2 Jul 2022

10/8/20: atypical HUS

PGY3 Chris Vo presented a case of a 73 y/o F with history of hypertension who was brought in by her husband to the hospital with complaints of abdominal pain, fatigue, and bloody diarrhea for the past 4-5 days.  Patient recently returned from Puerto Vallarta, MX 2 days ago, where she ate various local restaurants.  Husband reports that she has become increasingly lethargic and more confused.   She reports additional nausea but denies fevers, chills or vomiting.  Home medications include amlodipine.  Lives in San Gabriel, CA.  Denies tobacco use, drinks 1 glass of win a day, no drug use.

Vitals: T 36.8, HR 77, RR 21, BP 122/70, O2 sat 99% 2L NC

Physical Exam significant for normal cardiac and pulm exam, abdomen diffusely tender to palpation, scattered ecchymoses on L arm, A&Ox3 but inappropriately answering questions, inconsistently following commands.

CBC: WBC 5.8> Hb 10.1/Hct 30.8 <Plt 94 (MCV 93.2, RDW 13.8%)


Na 132/K 3.5/Cl 99/HCO3 23/BUN 43/Cr 1.3 <Glucose 110 (baseline Cr 0.6)

ALP 74>T.protein 5.3/Albumin 2.7/AST 25/ALT 17/Tbili 2.4/Dbili 0.7

Coags: PT 10, INR 1

Infectious workup was significant for positive stool culture for E. coli producing shigella toxin.

Renal workup did not reveal much significance on urinalysis.

Hematology workup revealed peripheral smear with schistocytes, haptoglobin <10, elevated LDH at 977, elevated DDimer, normal fibrinogen, and negative Coombs test.  ADAMTS13 was at 43% (measured during plasma exchange).

Diagnosis was made initially concerning for HUS; however, when the patient did not improve with supportive therapy or plasma exchange, the diagnosis shifted to atypical HUS.

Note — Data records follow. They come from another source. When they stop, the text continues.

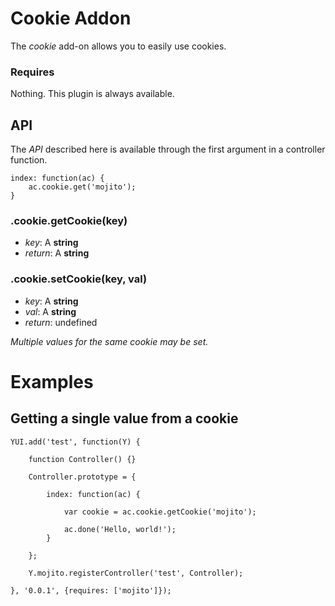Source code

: # Cookie Addon

The *cookie* add-on allows you to easily use cookies.


### Requires

Nothing. This plugin is always available.

## API

The *API* described here is available through the first argument in a controller function.

    index: function(ac) {
        ac.cookie.get('mojito');
    }

### .cookie.getCookie(key)

* *key*: A **string**
* *return*: A **string**

### .cookie.setCookie(key, val)

* *key*: A **string**
* *val*: A **string**
* *return*: undefined

_Multiple values for the same cookie may be set._

# Examples

## Getting a single value from a cookie

    YUI.add('test', function(Y) {
    
        function Controller() {}
    
        Controller.prototype = {
    
            index: function(ac) {
    
                var cookie = ac.cookie.getCookie('mojito');
                
                ac.done('Hello, world!');
            }
    
        };
    
        Y.mojito.registerController('test', Controller);
    
    }, '0.0.1', {requires: ['mojito']});

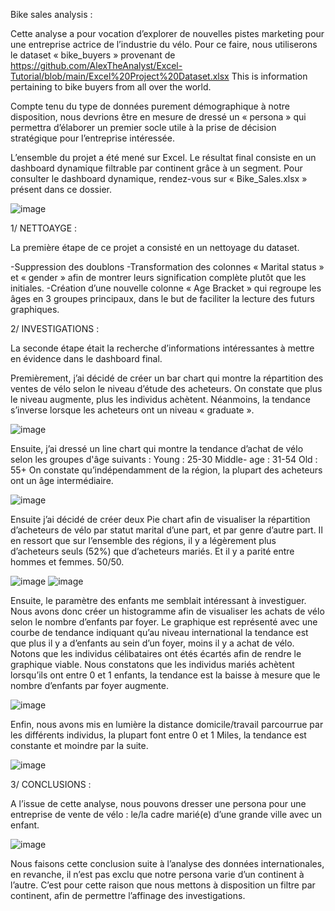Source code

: Bike sales analysis :

Cette analyse a pour vocation d’explorer de nouvelles pistes marketing pour une entreprise actrice de l’industrie du vélo. 
Pour ce faire, nous utiliserons le dataset « bike_buyers » provenant de https://github.com/AlexTheAnalyst/Excel-Tutorial/blob/main/Excel%20Project%20Dataset.xlsx This is information pertaining to bike buyers from all over the world.

Compte tenu du type de données purement démographique à notre disposition, nous devrions être en mesure de dressé un « persona » qui permettra d’élaborer un premier socle utile à la prise de décision stratégique pour l’entreprise intéressée.

L’ensemble du projet a été mené sur Excel.
Le résultat final consiste en un dashboard dynamique filtrable par continent grâce à un segment. 
Pour consulter le dashboard dynamique, rendez-vous sur « Bike_Sales.xlsx » présent dans ce dossier.

![image](https://user-images.githubusercontent.com/130085381/232844588-38305eb6-4782-4f70-b3cd-bc9010efb951.png)

1/ NETTOAYGE :

La première étape de ce projet a consisté en un nettoyage du dataset.

-Suppression des doublons
-Transformation des colonnes « Marital status » et « gender » afin de montrer leurs signification complète plutôt que les initiales.
-Création d’une nouvelle colonne « Age Bracket » qui regroupe les âges en 3 groupes principaux, dans le but de faciliter la lecture des futurs graphiques.

2/ INVESTIGATIONS :

La seconde étape était la recherche d’informations intéressantes à mettre en évidence dans le dashboard final.

Premièrement, j’ai décidé de créer un bar chart qui montre la répartition des ventes de vélo selon le niveau d’étude des acheteurs. On constate que plus le niveau augmente, plus les individus achètent. Néanmoins, la tendance s’inverse lorsque les acheteurs ont un niveau « graduate ».

![image](https://user-images.githubusercontent.com/130085381/232845796-94a0cf39-ff99-4700-8e23-6a06eb104e95.png)

Ensuite, j’ai dressé un line chart qui montre la tendance d’achat de vélo selon les groupes d'âge suivants :
Young : 25-30 
Middle- age : 31-54
Old : 55+
On constate qu’indépendamment de la région, la plupart des acheteurs ont un âge intermédiaire.

![image](https://user-images.githubusercontent.com/130085381/232845597-f7a47efc-4562-4c3d-8c99-298862483abf.png)

 Ensuite j’ai décidé de créer deux Pie chart afin de visualiser la répartition d’acheteurs de vélo par statut marital d’une part, et par genre d’autre part. 
Il en ressort que sur l’ensemble des régions, il y a légèrement plus d’acheteurs seuls (52%) que d’acheteurs mariés. 
Et il y a parité entre hommes et femmes. 50/50.

![image](https://user-images.githubusercontent.com/130085381/232847499-b512f620-a5b0-4c53-9512-f9f105fb8e5d.png)
![image](https://user-images.githubusercontent.com/130085381/232847651-25239cfa-b108-4d8d-8a97-c2060193c709.png)

Ensuite, le paramètre des enfants me semblait intéressant à investiguer. Nous avons donc créer un histogramme afin de visualiser les achats de vélo selon le nombre d’enfants par foyer.
Le graphique est représenté avec une courbe de tendance indiquant qu’au niveau international la tendance est que plus il y a d’enfants au sein d’un foyer, moins il y a achat de vélo. Notons que les individus célibataires ont étés écartés afin de rendre le graphique viable.
Nous constatons que les individus mariés achètent lorsqu’ils ont entre 0 et 1 enfants, la tendance est la baisse à mesure que le nombre d’enfants par foyer augmente.
 
![image](https://user-images.githubusercontent.com/130085381/232847729-c57273da-09ba-4e3c-ba75-94fd0fcf9692.png)


Enfin, nous avons mis en lumière la distance domicile/travail parcourrue par les différents individus, la plupart font entre 0 et 1 Miles, la tendance est constante et moindre par la suite. 
 
![image](https://user-images.githubusercontent.com/130085381/232847766-20ff29de-711e-4e56-ae2a-d234a18166b5.png)

 
3/ CONCLUSIONS :

A l’issue de cette analyse, nous pouvons dresser une persona pour une entreprise de vente de vélo : le/la cadre marié(e) d’une grande ville avec un enfant.

![image](https://user-images.githubusercontent.com/130085381/232847789-9995f0b6-e973-4f7e-84ca-b814c4feb8a0.png)

Nous faisons cette conclusion suite à l’analyse des données internationales, en revanche, il n’est pas exclu que notre persona varie d’un continent à l’autre.
C’est pour cette raison que nous mettons à disposition un filtre par continent, afin de permettre l’affinage des investigations.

Treatment: The patient initially was treated at outside hospital with supportive therapy with improvement in her bloody diarrhea.  However, on hospital day 8, her mental status acutely worsened with negative findings of stroke on imaging.  Given the schistocytes seen on the peripheral smear along with the thrombocytopenia, initial diagnosis was TTP vs HUS.  She was transferred to the ICU for plasma exchange x 9 days along with 3 days of solumedrol.  Given no improvement, the patient was transferred to Norris in which the diagnosis was shifted more towards atypical HUS given that the patient has not improved clinically on prior treatment.  She was started on eculizumab and on hospital day 3 at Norris an by hospital day 6 at Norris, she has had significant improvement in her mental status and was discharged with clinic follow up.

Teaching points:

  1. Thrombotic microangiopathy (TMA) is a pathology that results in thrombosis in capillaries and arterioles, due to an endothelial injury.  Primary TMA syndromes include TTP and HUS.
  2. Hemolytic uremic syndrome (HUS) is characterized by the simultaneous developed of nonimmune hemolytic anemia, thrombocytopenia and acute renal failure.
  3. In aHUS, a genetic or sporadic insult causes dysfunction in the complement cascade leading to complement deposition on endothelial cells, thickening of arterioles and capillaries and endothelial swelling and detachment.
  4. Treatment included supportive care, plasma exchange and anti-C5 monoclonal antibodies such as Eculizumab.